▸ The task
Repeat the entries exactly, and do not carry the pictures over.

*** Given information ***

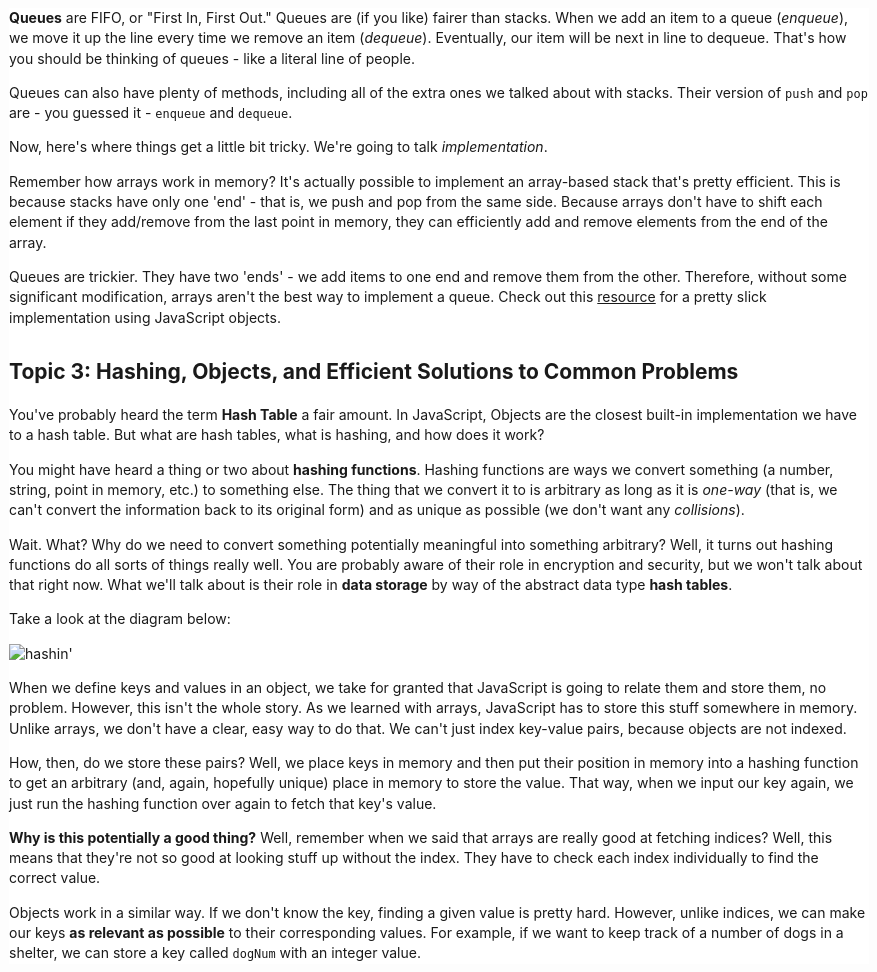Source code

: **Queues** are FIFO, or "First In, First Out." Queues are (if you like) fairer than stacks. When we add an item to a queue (*enqueue*), we move it up the line every time we remove an item (*dequeue*). Eventually, our item will be next in line to dequeue. That's how you should be thinking of queues - like a literal line of people.

Queues can also have plenty of methods, including all of the extra ones we talked about with stacks. Their version of `push` and `pop` are - you guessed it - `enqueue` and `dequeue`.

Now, here's where things get a little bit tricky. We're going to talk *implementation*.

Remember how arrays work in memory? It's actually possible to implement an array-based stack that's pretty efficient. This is because stacks have only one 'end' - that is, we push and pop from the same side. Because arrays don't have to shift each element if they add/remove from the last point in memory, they can efficiently add and remove elements from the end of the array.

Queues are trickier. They have two 'ends' - we add items to one end and remove them from the other. Therefore, without some significant modification, arrays aren't the best way to implement a queue. Check out this [resource](https://code.tutsplus.com/articles/data-structures-with-javascript-stack-and-queue--cms-23348) for a pretty slick implementation using JavaScript objects.

## Topic 3: Hashing, Objects, and Efficient Solutions to Common Problems

You've probably heard the term **Hash Table** a fair amount. In JavaScript, Objects are the closest built-in implementation we have to a hash table. But what are hash tables, what is hashing, and how does it work?

You might have heard a thing or two about **hashing functions**. Hashing functions are ways we convert something (a number, string, point in memory, etc.) to something else. The thing that we convert it to is arbitrary as long as it is *one-way* (that is, we can't convert the information back to its original form) and as unique as possible (we don't want any *collisions*).

Wait. What? Why do we need to convert something potentially meaningful into something arbitrary? Well, it turns out hashing functions do all sorts of things really well. You are probably aware of their role in encryption and security, but we won't talk about that right now. What we'll talk about is their role in **data storage** by way of the abstract data type **hash tables**.

Take a look at the diagram below:

![hashin'](https://upload.wikimedia.org/wikipedia/commons/thumb/7/7d/Hash_table_3_1_1_0_1_0_0_SP.svg/315px-Hash_table_3_1_1_0_1_0_0_SP.svg.png)

When we define keys and values in an object, we take for granted that JavaScript is going to relate them and store them, no problem. However, this isn't the whole story. As we learned with arrays, JavaScript has to store this stuff somewhere in memory. Unlike arrays, we don't have a clear, easy way to do that. We can't just index key-value pairs, because objects are not indexed.

How, then, do we store these pairs? Well, we place keys in memory and then put their position in memory into a hashing function to get an arbitrary (and, again, hopefully unique) place in memory to store the value. That way, when we input our key again, we just run the hashing function over again to fetch that key's value.

**Why is this potentially a good thing?** Well, remember when we said that arrays are really good at fetching indices? Well, this means that they're not so good at looking stuff up without the index. They have to check each index individually to find the correct value.

Objects work in a similar way. If we don't know the key, finding a given value is pretty hard. However, unlike indices, we can make our keys **as relevant as possible** to their corresponding values. For example, if we want to keep track of a number of dogs in a shelter, we can store a key called `dogNum` with an integer value.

*** End of Given information ***

▸ Written solution
Source code

: **Queues** are FIFO, or "First In, First Out." Queues are (if you like) fairer than stacks. When we add an item to a queue (*enqueue*), we move it up the line every time we remove an item (*dequeue*). Eventually, our item will be next in line to dequeue. That's how you should be thinking of queues - like a literal line of people.

Queues can also have plenty of methods, including all of the extra ones we talked about with stacks. Their version of `push` and `pop` are - you guessed it - `enqueue` and `dequeue`.

Now, here's where things get a little bit tricky. We're going to talk *implementation*.

Remember how arrays work in memory? It's actually possible to implement an array-based stack that's pretty efficient. This is because stacks have only one 'end' - that is, we push and pop from the same side. Because arrays don't have to shift each element if they add/remove from the last point in memory, they can efficiently add and remove elements from the end of the array.

Queues are trickier. They have two 'ends' - we add items to one end and remove them from the other. Therefore, without some significant modification, arrays aren't the best way to implement a queue. Check out this [resource](https://code.tutsplus.com/articles/data-structures-with-javascript-stack-and-queue--cms-23348) for a pretty slick implementation using JavaScript objects.

## Topic 3: Hashing, Objects, and Efficient Solutions to Common Problems

You've probably heard the term **Hash Table** a fair amount. In JavaScript, Objects are the closest built-in implementation we have to a hash table. But what are hash tables, what is hashing, and how does it work?

You might have heard a thing or two about **hashing functions**. Hashing functions are ways we convert something (a number, string, point in memory, etc.) to something else. The thing that we convert it to is arbitrary as long as it is *one-way* (that is, we can't convert the information back to its original form) and as unique as possible (we don't want any *collisions*).

Wait. What? Why do we need to convert something potentially meaningful into something arbitrary? Well, it turns out hashing functions do all sorts of things really well. You are probably aware of their role in encryption and security, but we won't talk about that right now. What we'll talk about is their role in **data storage** by way of the abstract data type **hash tables**.

Take a look at the diagram below:

![hashin'](https://upload.wikimedia.org/wikipedia/commons/thumb/7/7d/Hash_table_3_1_1_0_1_0_0_SP.svg/315px-Hash_table_3_1_1_0_1_0_0_SP.svg.png)

When we define keys and values in an object, we take for granted that JavaScript is going to relate them and store them, no problem. However, this isn't the whole story. As we learned with arrays, JavaScript has to store this stuff somewhere in memory. Unlike arrays, we don't have a clear, easy way to do that. We can't just index key-value pairs, because objects are not indexed.

How, then, do we store these pairs? Well, we place keys in memory and then put their position in memory into a hashing function to get an arbitrary (and, again, hopefully unique) place in memory to store the value. That way, when we input our key again, we just run the hashing function over again to fetch that key's value.

**Why is this potentially a good thing?** Well, remember when we said that arrays are really good at fetching indices? Well, this means that they're not so good at looking stuff up without the index. They have to check each index individually to find the correct value.

Objects work in a similar way. If we don't know the key, finding a given value is pretty hard. However, unlike indices, we can make our keys **as relevant as possible** to their corresponding values. For example, if we want to keep track of a number of dogs in a shelter, we can store a key called `dogNum` with an integer value.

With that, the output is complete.